The design is also extensible. The same binary can become a CLI tool, a worker, a monitoring agent, or anything else—determined by context observation, not hardcoded roles. Future capabilities are added by extending the observation logic, not by creating new binaries.

The Narrative Arc Notice how Dijkstra's invariant applies at every layer. The system observes before acting (ODD). The infrastructure scopes its lifetime (RAII). The compute is fungible while intelligence persists. Failover is stateless because state is the enemy of fungibility. And the binary knows its role by observing its context (Responsible Intelligence). Same principle—never enter a state you cannot safely exit—applied at different scales.

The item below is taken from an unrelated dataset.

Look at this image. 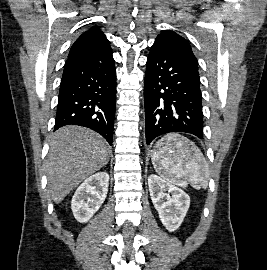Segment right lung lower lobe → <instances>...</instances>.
<instances>
[{"label":"right lung lower lobe","instance_id":"1","mask_svg":"<svg viewBox=\"0 0 267 270\" xmlns=\"http://www.w3.org/2000/svg\"><path fill=\"white\" fill-rule=\"evenodd\" d=\"M116 71L109 44L67 59L58 96L55 129L80 125L112 145Z\"/></svg>","mask_w":267,"mask_h":270}]
</instances>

The Banker's Algorithm is fractal.

The Philosophy: Five Principles

These patterns share an underlying philosophy:

  1. Simplicity over complexity—P2P is simpler than control planes
  2. Deletion over reconciliation—Replace broken nodes, don't fix them
  3. Observation over assumption—Know the state space before acting
  4. Primitives over abstractions—S3 + EC2 tags, not custom databases
  5. Scoped lifetimes over manual cleanup—RAII for infrastructure

The result is a system that:

"The system observes itself before acting. It never fails blindly—it knows what it needs and tells you exactly what's missing."

This is what Dijkstra understood in 1965, applied to the cloud era: never enter a state you cannot safely exit. The Banker's Algorithm scales from processes to distributed systems. The invariant holds.